Your goal. Needed from the data below: every line from the one with "Alumina Lightweight" up to and including the one with "began on 8 AM Sunday.", repeated exactly and with nothing else.

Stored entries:
BEGIN
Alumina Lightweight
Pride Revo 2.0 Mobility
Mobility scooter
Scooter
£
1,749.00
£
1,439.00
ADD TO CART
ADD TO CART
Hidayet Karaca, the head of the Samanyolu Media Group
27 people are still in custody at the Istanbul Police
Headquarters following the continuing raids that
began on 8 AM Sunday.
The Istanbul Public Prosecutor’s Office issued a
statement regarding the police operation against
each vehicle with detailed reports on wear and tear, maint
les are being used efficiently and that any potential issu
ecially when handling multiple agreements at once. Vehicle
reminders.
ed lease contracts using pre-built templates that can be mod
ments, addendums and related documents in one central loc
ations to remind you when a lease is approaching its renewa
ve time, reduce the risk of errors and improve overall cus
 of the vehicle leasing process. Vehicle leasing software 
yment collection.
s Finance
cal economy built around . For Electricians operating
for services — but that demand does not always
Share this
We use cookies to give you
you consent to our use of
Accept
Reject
END
BEGIN
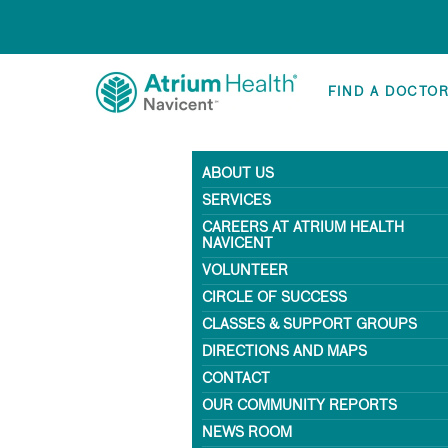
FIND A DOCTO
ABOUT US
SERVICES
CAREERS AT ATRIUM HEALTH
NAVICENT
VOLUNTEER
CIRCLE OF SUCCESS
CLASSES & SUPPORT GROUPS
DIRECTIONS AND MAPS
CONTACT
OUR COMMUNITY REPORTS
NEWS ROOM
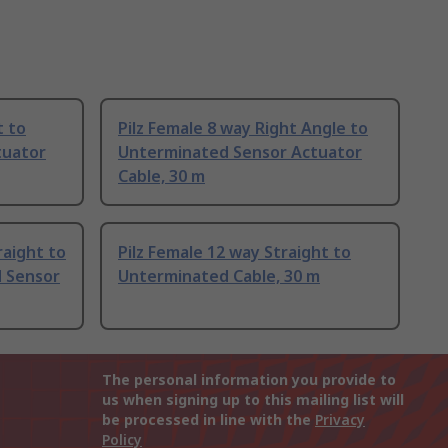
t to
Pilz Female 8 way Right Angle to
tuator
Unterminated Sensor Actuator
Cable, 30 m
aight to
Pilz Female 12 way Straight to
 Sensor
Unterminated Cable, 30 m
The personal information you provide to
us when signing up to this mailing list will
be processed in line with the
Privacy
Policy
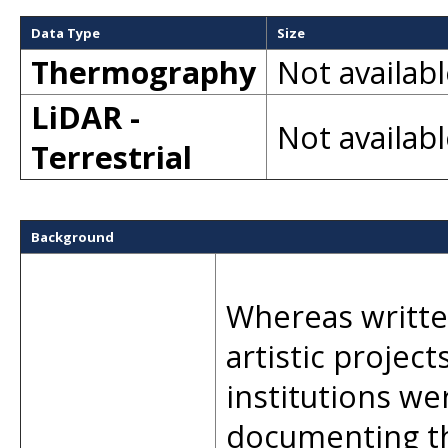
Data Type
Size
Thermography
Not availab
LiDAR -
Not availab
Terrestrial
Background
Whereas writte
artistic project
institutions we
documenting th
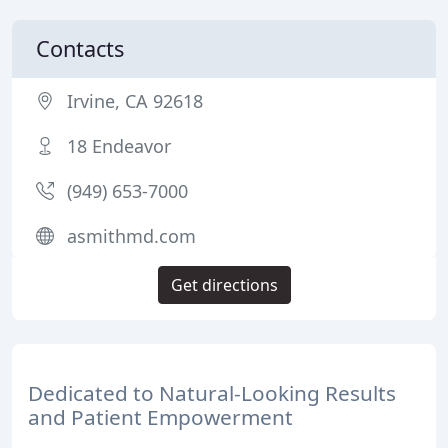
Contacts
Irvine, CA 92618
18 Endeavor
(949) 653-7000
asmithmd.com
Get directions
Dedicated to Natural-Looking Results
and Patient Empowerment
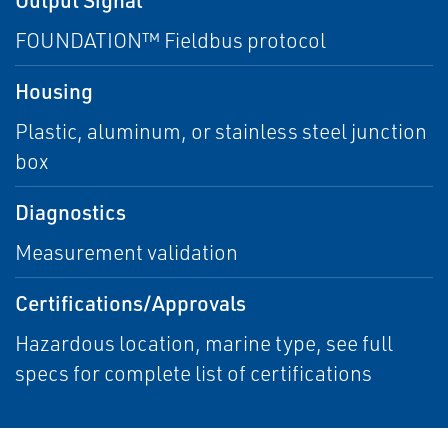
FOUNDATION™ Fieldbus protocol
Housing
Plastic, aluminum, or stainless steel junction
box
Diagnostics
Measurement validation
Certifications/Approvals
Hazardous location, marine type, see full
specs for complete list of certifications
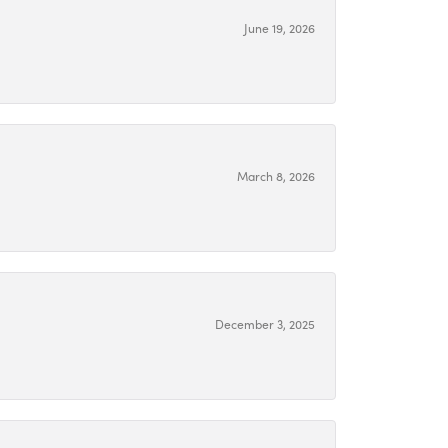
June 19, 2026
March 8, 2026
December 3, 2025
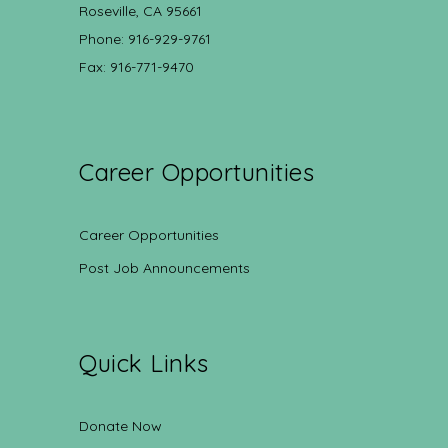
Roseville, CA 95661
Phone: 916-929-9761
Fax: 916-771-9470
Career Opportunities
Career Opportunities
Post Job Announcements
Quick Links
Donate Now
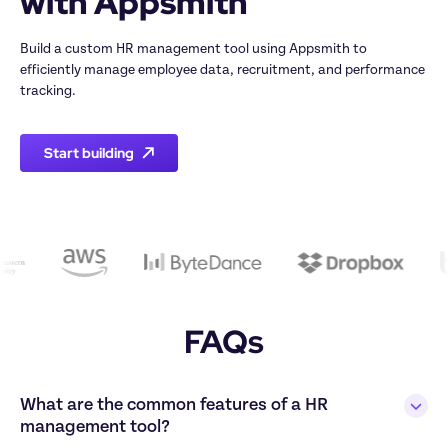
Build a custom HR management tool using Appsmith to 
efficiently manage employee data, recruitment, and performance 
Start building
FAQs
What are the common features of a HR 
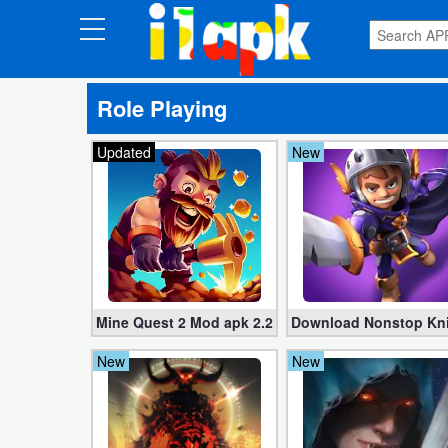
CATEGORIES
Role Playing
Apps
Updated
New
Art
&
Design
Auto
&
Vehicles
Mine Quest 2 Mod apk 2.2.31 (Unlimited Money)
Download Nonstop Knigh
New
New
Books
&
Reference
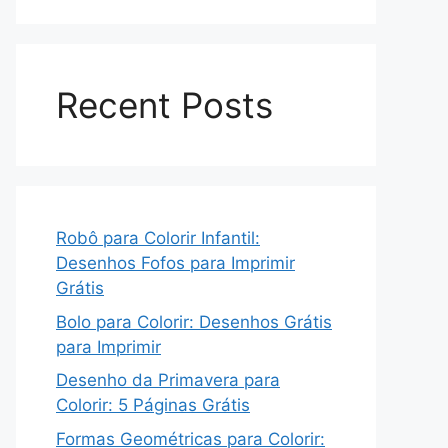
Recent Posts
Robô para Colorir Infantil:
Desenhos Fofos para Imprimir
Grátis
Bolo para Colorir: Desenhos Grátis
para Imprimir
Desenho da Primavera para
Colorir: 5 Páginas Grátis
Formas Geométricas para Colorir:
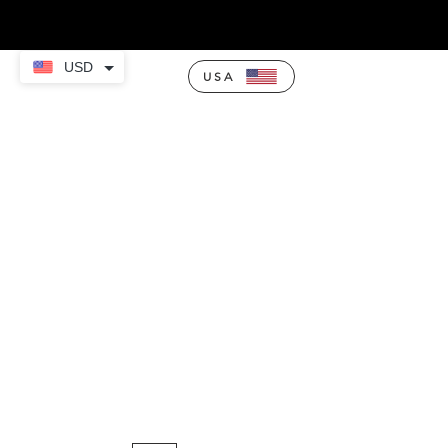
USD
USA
END
The answer.
Alumina Lightweight
Pride Revo 2.0 Mobility
Mobility scooter
Scooter
£
1,749.00
£
1,439.00
ADD TO CART
ADD TO CART
Hidayet Karaca, the head of the Samanyolu Media Group
27 people are still in custody at the Istanbul Police
Headquarters following the continuing raids that
began on 8 AM Sunday.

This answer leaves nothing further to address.